Bern always makes me a piece of art--once a table shaped like West Virginia--I'll never figure out how she did that! And I always write her something--a poem, or in recent years stories about our grand-daughters and their special powers. Here's my story from 2020.
The Christmas of Covid
Christmas was coming in Connecticut. An evil virus was sweeping the world and the nation. No one knew what to do—oh, there were rules: wear a mask, wash your hands, keep social distance. That much was obvious. Safety above all. Don’t infect or be infected. Everyone (except some idiots—too many to mention) was aware of that.
But the Bradley girls and Eleanor wanted to be with their grandparents for Christmas. What a dilemma. How to get to Connecticut from Baltimore and North Bend, New York to Cheshire?

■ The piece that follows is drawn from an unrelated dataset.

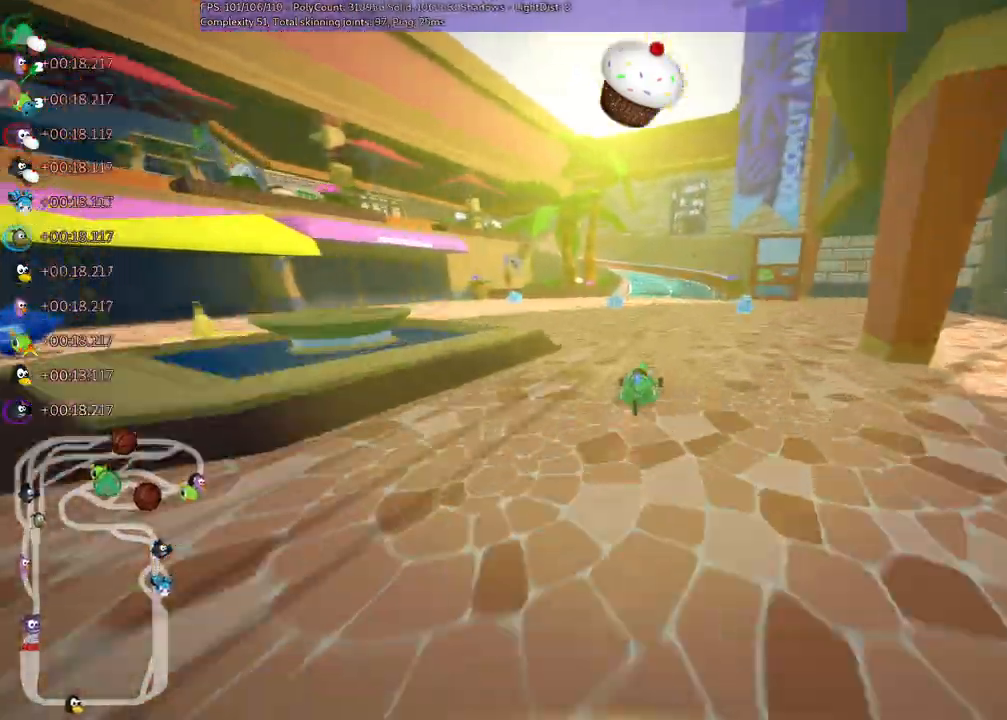
{"keys": ["left", "m", "right", "up"]}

It would all depend on their special powers and on the special power of Brigit, their grandparents’ rescue dog.
No one knew about their powers but their Grandmother, but she was hesitant to call on them to do such things in such a pandemic time. It would be insane. But insanity was not an excuse for a Christmas they all wanted.
The Bradley girls were bored in Baltimore.
Their parents—Lawyer Josh and Judge Cathy—were out shopping and there was no one to annoy except each other. But they were past masters of annoying each other.
Tegan was playing the television too loud and both Morgan and Emma were complaining. So, Tegan, whose power was to make things fly, made the TV fly close to her two sisters.
“Cut that out!” Emma shouted and then sung a creature that looked like the Incredible Hulk into being (singing things into being was her special power) and had him grab the TV and take it back to its spot in the corner of the den.
Morgan, whose power was to turn into any animal, turned into a rabbit and started hopping on Tegan. So, Tegan made the rabbit fly up to the ceiling and made it stay there. Then the Hulk lost his balance and crashed into the Christmas tree beside the TV, sending ornaments everywhere.
Emma stopped singing and the Hulk disappeared. But the tree was on its side.
“Look what you’ve done!” rabbit Morgan yelled from the ceiling, but it came out as a series of squeaks instead of a voice.
Tegan, yelled at Emma too, “Emma, you klutz!” When she yelled she forgot about keeping the rabbit on the ceiling and Morgan fell, turning back into herself half-way down. She hit the floor and cried out, “look what you’ve done now, Tegan!”
Lots of “look what you’ve done” yells accompanied lots of anger and pain (for Morgan) and dismay for Emma.
Just then they heard their parents pull into the garage.
“DO SOMETHING—NOW!!!” all three girls said together.
So, they did.
Tegan made the tree fly up and land sitting up, if a little crooked.
Morgan turned into a robin and started flying the ornaments back on the tree, though not in the right places.
Emma sang the tree into proper, straight-up position and sang the lights and ornaments into the right places on the tree.
By the time Josh and Cathy came in the back door with bags of groceries and some presents, the TV was on normal volume, with Tegan laying on the floor, the right distance away, and Morgan and Emma were e-mailing friends on their cell phones.
“Hey, girls,” Josh yelled --he always talked too loud--“how have things been?”
“Just fine,” Morgan said, not looking up from her phone.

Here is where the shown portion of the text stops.